Q: How did being in such a community of writers shift your thinking about writing, if at all?
It didn't shift my thinking all that much, but it reinforced how valuable that kind of community is for most writers. I had been in a very active community in Alberta, and had helped to found the Writers Guild of Alberta, which has since become a mainstay organization in the province, and helped to introduce a more equitable and generous funding program for writers. But it was the interaction between writers that I really missed, with little magazines and micropresses, conferences and collaborations and workshops all feeding the excitement. I could count on people like Bob Kroetsch, Aritha van Herk, Bob Hilles, Wade Bell, Doug Barbour, Myrna Kostash, Stephen Scobie, Rudy Weibe, Bert Almon, and many others as my friends and co-conspirators. But that experience also led me to the belief that while writing communities can spring up by fortunate coincidence, they can't survive that way. They can only survive with the conscious and focused effort of the writers themselves, and even then, they will eventually disappear, or morph into something else, the original energy dissipating.
Q: What do you see happening here that you don’t see anywhere else? What does Ottawa provide, or allow?
The literary scene has been pretty good in Ottawa for the past 15 years or so. The Writers Festival has really solidified its presence, and VerseFest has become one of the biggest poetry events in the country. Local writers like Sandra Ridley and David O'Meara have risen to national attention. Arc Poetry Magazine is a sturdy build. The spoken word scene is on the upswing again and francophone poets are building a scene as well in conjunction with their colleagues in Gatineau. At the same time, we no longer have a literary press, and things do seem to be splintering a bit, which is probably just a normal result of a period of significant growth. I don't think this kind of cycle is unique to Ottawa - it's just fun to be part of it while it's on the upswing.

[Saved data entries]

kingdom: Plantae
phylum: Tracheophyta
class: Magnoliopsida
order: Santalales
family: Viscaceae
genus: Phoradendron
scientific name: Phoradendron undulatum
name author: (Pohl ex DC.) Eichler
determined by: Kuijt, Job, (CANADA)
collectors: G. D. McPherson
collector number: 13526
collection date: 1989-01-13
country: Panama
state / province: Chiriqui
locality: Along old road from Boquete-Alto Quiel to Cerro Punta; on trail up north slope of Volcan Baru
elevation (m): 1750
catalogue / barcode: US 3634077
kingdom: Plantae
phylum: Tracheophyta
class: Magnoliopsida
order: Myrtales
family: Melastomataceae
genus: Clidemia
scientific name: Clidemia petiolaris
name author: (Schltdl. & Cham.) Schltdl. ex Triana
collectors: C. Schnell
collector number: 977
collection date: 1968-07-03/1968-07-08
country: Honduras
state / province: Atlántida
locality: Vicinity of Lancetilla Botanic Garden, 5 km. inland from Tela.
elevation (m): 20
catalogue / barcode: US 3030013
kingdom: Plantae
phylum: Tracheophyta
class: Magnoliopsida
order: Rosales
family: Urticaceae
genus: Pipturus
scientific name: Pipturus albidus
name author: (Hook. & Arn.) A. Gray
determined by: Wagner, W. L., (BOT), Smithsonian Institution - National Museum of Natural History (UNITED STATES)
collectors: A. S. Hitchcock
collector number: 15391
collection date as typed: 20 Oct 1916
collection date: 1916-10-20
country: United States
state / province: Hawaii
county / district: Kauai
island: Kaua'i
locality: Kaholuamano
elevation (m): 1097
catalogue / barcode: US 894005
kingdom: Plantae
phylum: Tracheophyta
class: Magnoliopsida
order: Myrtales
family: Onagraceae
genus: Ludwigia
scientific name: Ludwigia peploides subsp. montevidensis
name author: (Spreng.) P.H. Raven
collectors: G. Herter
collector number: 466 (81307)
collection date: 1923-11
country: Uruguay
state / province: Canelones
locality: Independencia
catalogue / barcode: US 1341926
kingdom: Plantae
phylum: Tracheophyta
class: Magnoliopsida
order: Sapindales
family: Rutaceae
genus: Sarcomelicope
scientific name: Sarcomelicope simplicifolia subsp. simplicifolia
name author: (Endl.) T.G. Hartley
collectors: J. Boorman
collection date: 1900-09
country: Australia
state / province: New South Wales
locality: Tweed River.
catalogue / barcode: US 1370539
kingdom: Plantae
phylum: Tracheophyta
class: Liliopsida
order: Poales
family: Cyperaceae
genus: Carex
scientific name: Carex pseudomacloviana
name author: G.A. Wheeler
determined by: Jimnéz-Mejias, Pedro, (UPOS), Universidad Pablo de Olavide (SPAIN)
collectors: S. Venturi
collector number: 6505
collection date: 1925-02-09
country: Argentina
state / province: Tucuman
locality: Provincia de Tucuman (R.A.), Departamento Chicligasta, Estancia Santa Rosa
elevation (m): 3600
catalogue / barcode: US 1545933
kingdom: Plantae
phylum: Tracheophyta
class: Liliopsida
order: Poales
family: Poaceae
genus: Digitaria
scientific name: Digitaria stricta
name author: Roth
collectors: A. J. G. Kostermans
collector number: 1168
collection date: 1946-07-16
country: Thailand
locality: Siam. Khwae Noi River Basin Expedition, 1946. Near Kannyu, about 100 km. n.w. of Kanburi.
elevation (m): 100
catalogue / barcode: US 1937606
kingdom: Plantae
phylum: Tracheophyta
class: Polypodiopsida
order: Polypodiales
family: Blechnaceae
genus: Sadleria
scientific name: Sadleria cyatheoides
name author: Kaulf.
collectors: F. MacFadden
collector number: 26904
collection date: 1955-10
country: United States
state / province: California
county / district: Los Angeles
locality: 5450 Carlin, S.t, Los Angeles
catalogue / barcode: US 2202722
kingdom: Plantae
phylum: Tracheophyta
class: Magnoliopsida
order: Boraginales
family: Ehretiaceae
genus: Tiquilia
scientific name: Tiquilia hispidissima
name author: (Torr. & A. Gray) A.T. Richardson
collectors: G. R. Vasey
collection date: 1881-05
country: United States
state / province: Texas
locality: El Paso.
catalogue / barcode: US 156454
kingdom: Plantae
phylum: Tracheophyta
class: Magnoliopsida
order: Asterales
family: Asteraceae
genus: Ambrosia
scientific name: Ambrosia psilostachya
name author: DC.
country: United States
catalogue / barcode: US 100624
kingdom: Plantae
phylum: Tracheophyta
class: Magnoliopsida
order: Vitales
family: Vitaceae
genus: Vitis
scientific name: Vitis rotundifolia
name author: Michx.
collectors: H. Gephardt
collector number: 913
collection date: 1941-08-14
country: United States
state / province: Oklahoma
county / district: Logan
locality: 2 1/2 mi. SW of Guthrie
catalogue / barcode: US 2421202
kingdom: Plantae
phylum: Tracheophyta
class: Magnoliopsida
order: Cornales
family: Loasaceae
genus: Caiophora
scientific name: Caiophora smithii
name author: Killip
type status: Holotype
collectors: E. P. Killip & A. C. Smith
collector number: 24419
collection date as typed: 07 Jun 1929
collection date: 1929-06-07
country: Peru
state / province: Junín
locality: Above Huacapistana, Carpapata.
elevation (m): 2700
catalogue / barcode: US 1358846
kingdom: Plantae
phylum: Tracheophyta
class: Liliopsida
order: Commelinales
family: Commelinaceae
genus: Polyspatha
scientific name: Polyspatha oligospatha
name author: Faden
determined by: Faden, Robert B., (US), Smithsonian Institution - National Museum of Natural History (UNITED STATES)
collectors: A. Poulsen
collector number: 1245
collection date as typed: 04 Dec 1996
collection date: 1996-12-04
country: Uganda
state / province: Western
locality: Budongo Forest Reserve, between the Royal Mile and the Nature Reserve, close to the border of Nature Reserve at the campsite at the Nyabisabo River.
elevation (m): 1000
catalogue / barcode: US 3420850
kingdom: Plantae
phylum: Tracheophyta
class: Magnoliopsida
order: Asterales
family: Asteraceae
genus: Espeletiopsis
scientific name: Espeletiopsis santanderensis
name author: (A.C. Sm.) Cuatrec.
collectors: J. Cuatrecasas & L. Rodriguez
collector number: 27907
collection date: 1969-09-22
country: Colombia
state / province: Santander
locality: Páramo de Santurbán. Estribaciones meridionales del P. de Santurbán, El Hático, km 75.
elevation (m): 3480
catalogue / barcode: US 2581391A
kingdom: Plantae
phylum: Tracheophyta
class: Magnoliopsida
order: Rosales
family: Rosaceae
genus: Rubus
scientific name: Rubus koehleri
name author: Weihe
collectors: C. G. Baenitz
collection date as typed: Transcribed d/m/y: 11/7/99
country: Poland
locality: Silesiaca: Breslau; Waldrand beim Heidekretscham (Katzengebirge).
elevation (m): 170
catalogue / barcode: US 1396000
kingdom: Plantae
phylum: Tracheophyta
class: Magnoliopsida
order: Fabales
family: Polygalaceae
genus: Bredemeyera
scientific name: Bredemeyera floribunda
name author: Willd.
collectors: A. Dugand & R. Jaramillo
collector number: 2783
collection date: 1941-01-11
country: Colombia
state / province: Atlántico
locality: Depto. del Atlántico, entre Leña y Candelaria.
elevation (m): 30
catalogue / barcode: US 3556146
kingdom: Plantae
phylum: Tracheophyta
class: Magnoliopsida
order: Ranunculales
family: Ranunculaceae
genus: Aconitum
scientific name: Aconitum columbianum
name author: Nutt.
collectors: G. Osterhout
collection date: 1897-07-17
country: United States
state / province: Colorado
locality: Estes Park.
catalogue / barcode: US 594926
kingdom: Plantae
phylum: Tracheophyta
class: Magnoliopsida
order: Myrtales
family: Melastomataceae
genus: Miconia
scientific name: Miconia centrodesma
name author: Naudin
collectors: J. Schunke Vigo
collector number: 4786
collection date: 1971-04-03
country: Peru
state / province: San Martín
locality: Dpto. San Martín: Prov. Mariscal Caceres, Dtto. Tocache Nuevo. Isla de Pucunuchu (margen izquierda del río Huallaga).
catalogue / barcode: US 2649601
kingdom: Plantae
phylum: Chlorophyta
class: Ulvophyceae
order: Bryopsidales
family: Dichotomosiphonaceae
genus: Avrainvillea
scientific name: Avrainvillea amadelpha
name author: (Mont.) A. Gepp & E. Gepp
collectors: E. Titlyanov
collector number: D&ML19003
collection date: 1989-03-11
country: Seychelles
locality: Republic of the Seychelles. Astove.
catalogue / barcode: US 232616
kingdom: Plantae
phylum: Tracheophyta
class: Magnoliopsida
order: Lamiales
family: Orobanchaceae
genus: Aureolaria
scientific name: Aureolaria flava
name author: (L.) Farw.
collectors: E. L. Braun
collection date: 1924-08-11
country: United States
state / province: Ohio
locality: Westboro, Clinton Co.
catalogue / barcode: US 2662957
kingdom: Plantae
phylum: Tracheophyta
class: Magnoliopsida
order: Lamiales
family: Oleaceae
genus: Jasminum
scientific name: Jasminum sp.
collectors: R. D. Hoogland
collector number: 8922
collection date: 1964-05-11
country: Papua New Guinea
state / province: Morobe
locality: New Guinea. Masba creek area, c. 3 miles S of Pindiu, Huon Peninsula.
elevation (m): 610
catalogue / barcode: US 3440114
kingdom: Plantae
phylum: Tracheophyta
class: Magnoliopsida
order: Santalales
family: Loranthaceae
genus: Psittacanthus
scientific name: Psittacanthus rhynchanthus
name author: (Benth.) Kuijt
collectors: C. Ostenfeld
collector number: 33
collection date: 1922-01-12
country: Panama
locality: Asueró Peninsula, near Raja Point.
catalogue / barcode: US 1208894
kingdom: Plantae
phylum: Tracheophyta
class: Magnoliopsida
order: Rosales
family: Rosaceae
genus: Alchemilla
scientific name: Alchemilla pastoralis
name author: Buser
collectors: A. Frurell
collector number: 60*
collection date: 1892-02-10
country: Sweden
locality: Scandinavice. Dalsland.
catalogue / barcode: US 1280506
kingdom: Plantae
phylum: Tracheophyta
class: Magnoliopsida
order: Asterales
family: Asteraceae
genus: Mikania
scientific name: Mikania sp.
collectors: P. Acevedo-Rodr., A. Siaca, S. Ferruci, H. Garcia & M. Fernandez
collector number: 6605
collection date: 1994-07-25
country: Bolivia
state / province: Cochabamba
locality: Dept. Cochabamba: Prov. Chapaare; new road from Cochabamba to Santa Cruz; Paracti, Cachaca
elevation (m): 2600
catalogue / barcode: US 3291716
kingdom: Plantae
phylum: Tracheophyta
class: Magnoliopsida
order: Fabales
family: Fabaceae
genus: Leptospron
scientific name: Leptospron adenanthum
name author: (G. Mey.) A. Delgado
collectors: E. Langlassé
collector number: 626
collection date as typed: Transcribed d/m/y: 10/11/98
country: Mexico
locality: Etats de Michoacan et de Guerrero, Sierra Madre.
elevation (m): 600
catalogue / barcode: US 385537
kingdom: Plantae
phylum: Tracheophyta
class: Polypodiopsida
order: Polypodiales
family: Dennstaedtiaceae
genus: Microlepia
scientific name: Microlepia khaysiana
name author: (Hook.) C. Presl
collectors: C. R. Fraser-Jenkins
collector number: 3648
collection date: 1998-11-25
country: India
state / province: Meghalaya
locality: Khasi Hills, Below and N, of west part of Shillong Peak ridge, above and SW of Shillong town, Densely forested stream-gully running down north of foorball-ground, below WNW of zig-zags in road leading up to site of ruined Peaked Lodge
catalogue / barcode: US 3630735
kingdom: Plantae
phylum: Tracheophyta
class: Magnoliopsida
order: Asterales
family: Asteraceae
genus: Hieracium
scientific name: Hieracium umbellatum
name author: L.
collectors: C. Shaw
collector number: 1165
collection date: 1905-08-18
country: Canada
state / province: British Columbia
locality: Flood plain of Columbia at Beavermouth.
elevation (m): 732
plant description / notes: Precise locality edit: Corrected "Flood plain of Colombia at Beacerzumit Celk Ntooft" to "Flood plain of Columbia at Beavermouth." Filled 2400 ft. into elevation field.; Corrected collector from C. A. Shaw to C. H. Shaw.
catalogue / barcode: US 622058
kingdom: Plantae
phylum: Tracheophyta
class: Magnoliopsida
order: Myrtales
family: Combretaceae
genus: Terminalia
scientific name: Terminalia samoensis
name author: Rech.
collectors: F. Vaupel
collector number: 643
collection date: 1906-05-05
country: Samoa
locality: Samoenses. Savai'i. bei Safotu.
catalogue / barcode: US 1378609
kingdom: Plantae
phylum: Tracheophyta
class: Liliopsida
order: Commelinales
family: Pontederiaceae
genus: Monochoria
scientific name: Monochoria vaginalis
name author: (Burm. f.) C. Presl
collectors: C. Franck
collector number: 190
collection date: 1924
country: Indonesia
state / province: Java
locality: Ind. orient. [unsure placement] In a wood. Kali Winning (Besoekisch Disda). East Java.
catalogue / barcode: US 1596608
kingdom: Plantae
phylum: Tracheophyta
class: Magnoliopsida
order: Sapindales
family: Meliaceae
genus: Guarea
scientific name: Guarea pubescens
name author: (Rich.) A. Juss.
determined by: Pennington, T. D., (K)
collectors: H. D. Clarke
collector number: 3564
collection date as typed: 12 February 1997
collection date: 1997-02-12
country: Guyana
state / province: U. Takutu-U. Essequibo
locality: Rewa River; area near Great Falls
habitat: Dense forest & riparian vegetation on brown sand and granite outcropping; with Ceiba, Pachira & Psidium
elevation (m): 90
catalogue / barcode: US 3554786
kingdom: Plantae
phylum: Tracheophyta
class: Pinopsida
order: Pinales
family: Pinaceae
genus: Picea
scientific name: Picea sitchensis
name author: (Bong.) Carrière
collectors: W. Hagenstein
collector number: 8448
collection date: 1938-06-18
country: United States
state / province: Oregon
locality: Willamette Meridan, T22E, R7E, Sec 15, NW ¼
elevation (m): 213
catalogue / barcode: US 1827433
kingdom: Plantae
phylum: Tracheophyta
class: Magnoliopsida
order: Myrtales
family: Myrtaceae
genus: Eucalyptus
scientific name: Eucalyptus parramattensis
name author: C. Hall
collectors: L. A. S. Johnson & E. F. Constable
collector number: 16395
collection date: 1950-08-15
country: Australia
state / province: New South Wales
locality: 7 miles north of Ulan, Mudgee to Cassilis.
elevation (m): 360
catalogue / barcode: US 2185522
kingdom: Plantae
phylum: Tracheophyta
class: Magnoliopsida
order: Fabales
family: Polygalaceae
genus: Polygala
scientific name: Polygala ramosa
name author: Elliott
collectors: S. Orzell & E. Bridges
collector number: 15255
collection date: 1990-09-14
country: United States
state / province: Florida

**Brief**
In the interview, rewrite the paragraph beginning "The literary scene has been pretty good" as a short bulleted list that keeps its main facts.

**Exercise output**
- Ottawa's literary scene has been fairly good for about the past 15 years.
- The Writers Festival has solidified its presence, and VerseFest is one of the country's biggest poetry events.
- Local writers Sandra Ridley and David O'Meara have gained national attention.
- Arc Poetry Magazine is sturdy.
- The spoken word scene is growing again, and francophone poets are building a scene with colleagues in Gatineau.
- Ottawa no longer has a literary press, and things seem to be splintering somewhat, probably a normal result of significant growth.
- This cycle isn't unique to Ottawa, but it's fun to be part of it on the upswing.